- [REQUIREMENT]: An exact copy of the entries is required, with every image omitted.

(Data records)
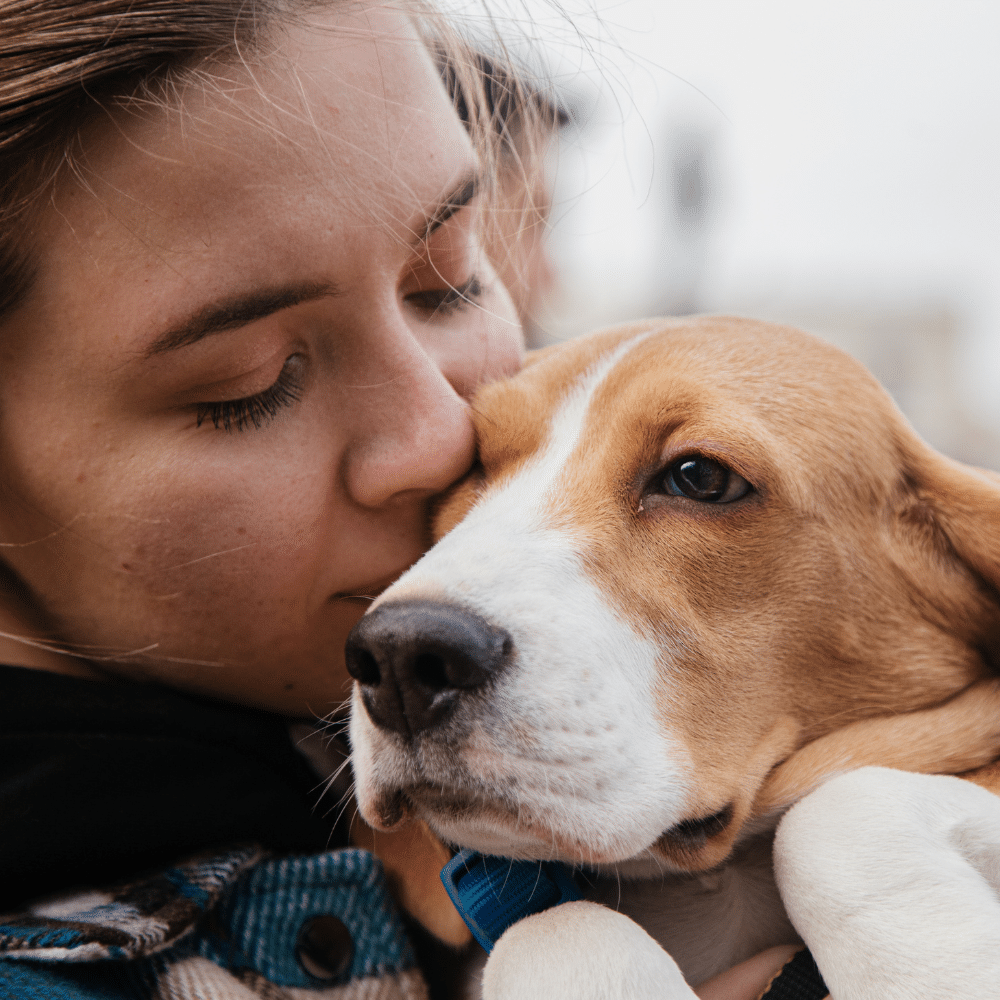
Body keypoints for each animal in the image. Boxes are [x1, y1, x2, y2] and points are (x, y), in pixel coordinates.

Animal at [344, 320, 1000, 1000]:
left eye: (700, 477)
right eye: (475, 463)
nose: (401, 656)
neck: (709, 880)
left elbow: (836, 813)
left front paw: (936, 972)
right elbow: (556, 925)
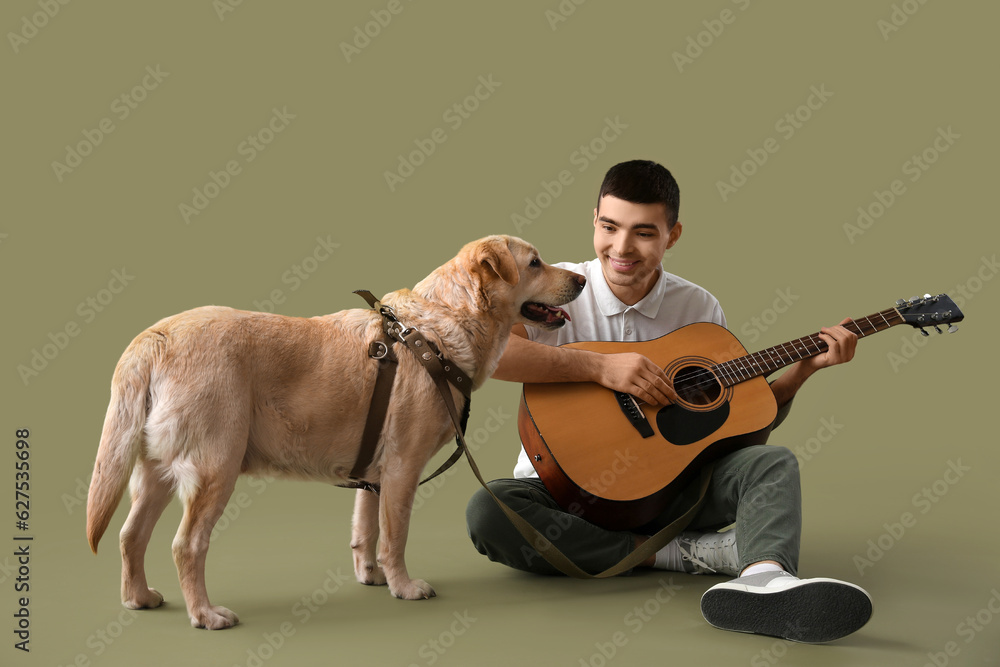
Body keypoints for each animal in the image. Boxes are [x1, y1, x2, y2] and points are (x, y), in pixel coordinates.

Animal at [88, 236, 584, 632]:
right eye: (535, 263)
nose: (581, 279)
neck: (436, 330)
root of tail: (156, 335)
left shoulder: (375, 475)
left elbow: (367, 529)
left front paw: (372, 575)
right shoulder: (403, 467)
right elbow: (395, 536)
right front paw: (404, 586)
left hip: (155, 473)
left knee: (130, 535)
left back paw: (139, 598)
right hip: (215, 470)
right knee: (186, 545)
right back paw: (206, 615)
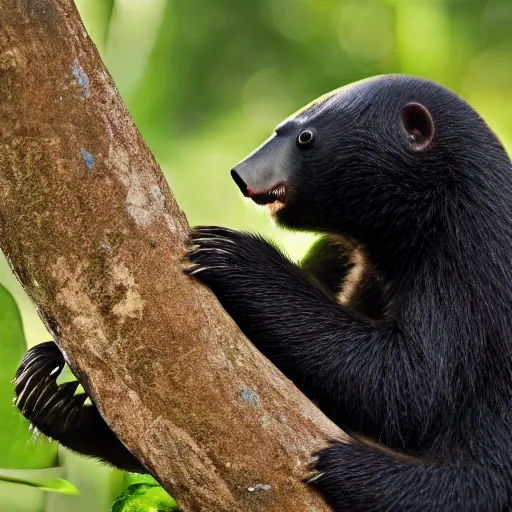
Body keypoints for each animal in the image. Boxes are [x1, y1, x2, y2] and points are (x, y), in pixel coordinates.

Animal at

- [ANSWER]:
Body keypoints for each animal in the image. Boxes are [x1, y1, x2, y2] and points are (x, y), in pixel coordinates.

Animal at [344, 320, 1000, 1000]:
left eye: (700, 477)
right eye: (475, 463)
nose: (401, 656)
neck: (709, 880)
left elbow: (836, 813)
left front paw: (936, 972)
right elbow: (556, 925)
Body keypoints for each animal in the image. Boxes are [x1, y1, x2, y2] and points are (x, y), in pixel coordinates.

Animal at [88, 236, 584, 632]:
right eye: (535, 263)
nose: (581, 279)
neck: (436, 330)
root of tail: (156, 335)
left shoulder: (375, 475)
left elbow: (367, 529)
left front paw: (372, 575)
right shoulder: (403, 467)
right elbow: (395, 536)
right front paw: (404, 586)
left hip: (155, 473)
left knee: (130, 535)
left back paw: (139, 598)
right hip: (215, 470)
right knee: (186, 545)
right back paw: (206, 615)
Body keypoints for each animal in the image. Boxes are [x1, y1, x2, y2] and points are (x, y), in pixel coordinates.

Animal at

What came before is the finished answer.